Welche Vorteile hat die elektronische Aufbewahrung von Zertifikaten und Anleihen?
Oliver Zander: Je nachdem, welche Player in diesem Markt auftreten werden und wie diese die Abwicklung konkret gestalten, steht zu erwarten, dass bei der Emission und dem Handel von Wertpapieren weniger Intermediäre auftreten, so dass jedenfalls im Grundsatz die Transaktionskosten gesenkt und die Schnelligkeit der Abwicklung erhöht werden kann.
Das eWpG wird in der rechtswissenschaftlichen Literatur häufig als „Versuchsgesetz“ bezeichnet – man wird abwarten müssen, wie sich der Markt entwickelt und wie man dann das Gesetz entsprechend ändert. Auf der Ebene der EU wird derzeit der Entwurf der Verordnung über Märkte für Krypto-Vermögenswerte diskutiert. Die EU verfolgt das Ziel, die Verwahrung, die Ausgabe und den Handel von Kryptowerten europaweit einheitlich zu regeln. Dies wird auch auf der Ebene es eWpG weitere Änderungen nach sich ziehen.
Doch Aktien, Investmentfonds und Krypto sind von der Digitalisierung vorerst ausgenommen. Das heißt, dass die Blockchain ihr volles Potenzial nicht ausspielen kann. Damit hinkt der Finanzplatz in Deutschland anderen Ländern hinterher. Können Verbraucher in Zukunft mit weiteren Schritten in Richtung Digitalisierung auch in diesem Bereich rechnen?

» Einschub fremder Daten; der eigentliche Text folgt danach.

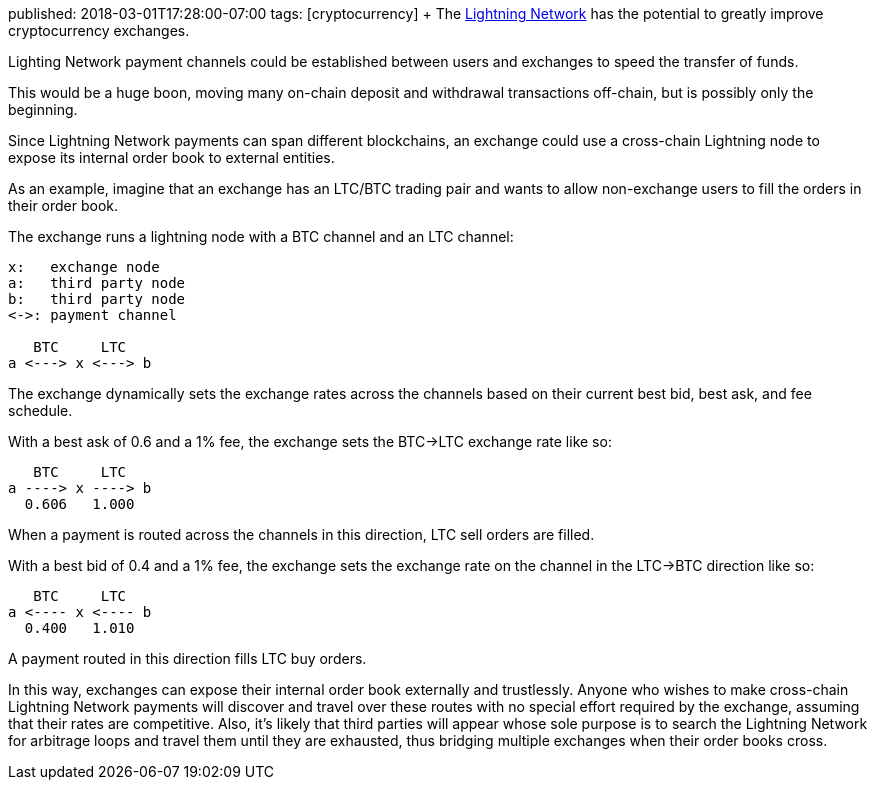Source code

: published: 2018-03-01T17:28:00-07:00
tags:      [cryptocurrency]
+++
The https://en.wikipedia.org/wiki/Lightning_Network[Lightning Network] has the potential to greatly improve cryptocurrency exchanges.

Lighting Network payment channels could be established between users and exchanges to speed the transfer of funds.

This would be a huge boon, moving many on-chain deposit and withdrawal transactions off-chain, but is possibly only the beginning.

Since Lightning Network payments can span different blockchains, an exchange could use a cross-chain Lightning node to expose its internal order book to external entities.

As an example, imagine that an exchange has an LTC/BTC trading pair and wants to allow non-exchange users to fill the orders in their order book.

The exchange runs a lightning node with a BTC channel and an LTC channel:

```
x:   exchange node
a:   third party node
b:   third party node
<->: payment channel

   BTC     LTC
a <---> x <---> b
```

The exchange dynamically sets the exchange rates across the channels based on their current best bid, best ask, and fee schedule.

With a best ask of 0.6 and a 1% fee, the exchange sets the BTC->LTC exchange rate like so:

```
   BTC     LTC
a ----> x ----> b
  0.606   1.000
```

When a payment is routed across the channels in this direction, LTC sell orders are filled.

With a best bid of 0.4 and a 1% fee, the exchange sets the exchange rate on the channel in the LTC->BTC direction like so:

```
   BTC     LTC
a <---- x <---- b
  0.400   1.010
```

A payment routed in this direction fills LTC buy orders.

In this way, exchanges can expose their internal order book externally and trustlessly. Anyone who wishes to make cross-chain Lightning Network payments will discover and travel over these routes with no special effort required by the exchange, assuming that their rates are competitive. Also, it's likely that third parties will appear whose sole purpose is to search the Lightning Network for arbitrage loops and travel them until they are exhausted, thus bridging multiple exchanges when their order books cross.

Oliver Zander: Das eWpG umfasst eine große Anzahl unterschiedlicher Typen von Wertpapieren. So fallen Genussscheine, Optionsscheine, bestimmte commercial papers, Anlagezertifikate, asset-backed-securities, collateralized debt obligations und Wandel- und Gewinnschuldverschreibungen auch in den Anwendungsbereich des eWpG. Überdies ist § 95 Abs. 1 KAGB geändert worden, so dass nunmehr auch inländische offene Investmentvermögen in Vertragsform als elektronische Anteilsscheine nach dem eWpG digitalisiert werden können. Aus Sicht des deutschen Zivilrechts ist dies eine Art Revolution. Aber gewiss: die Blockchain oder besser die distributed ledger Technologie kann noch mehr. Insofern ist das „Versuchsgesetz“ eWpG nur ein erster Wurf. Spätestens mit der erwähnten Verordnung der EU werden sich weitere Türen öffnen. Fraglich ist allerdings, ob alle möglichen Anwendungen der distributed ledger Technologien einen Rechtsrahmen brauchen – es geht hier ja vor allem um das Thema der Geldanlage. Dies setzt Vertrauen voraus, dessen Aufbau durch einen verlässlichen Rechtsrahmen und bestimmte Mindeststandards zumindest gefördert wird. Dafür ist das „Versuchsgesetz“ eWpG allemal hilfreich.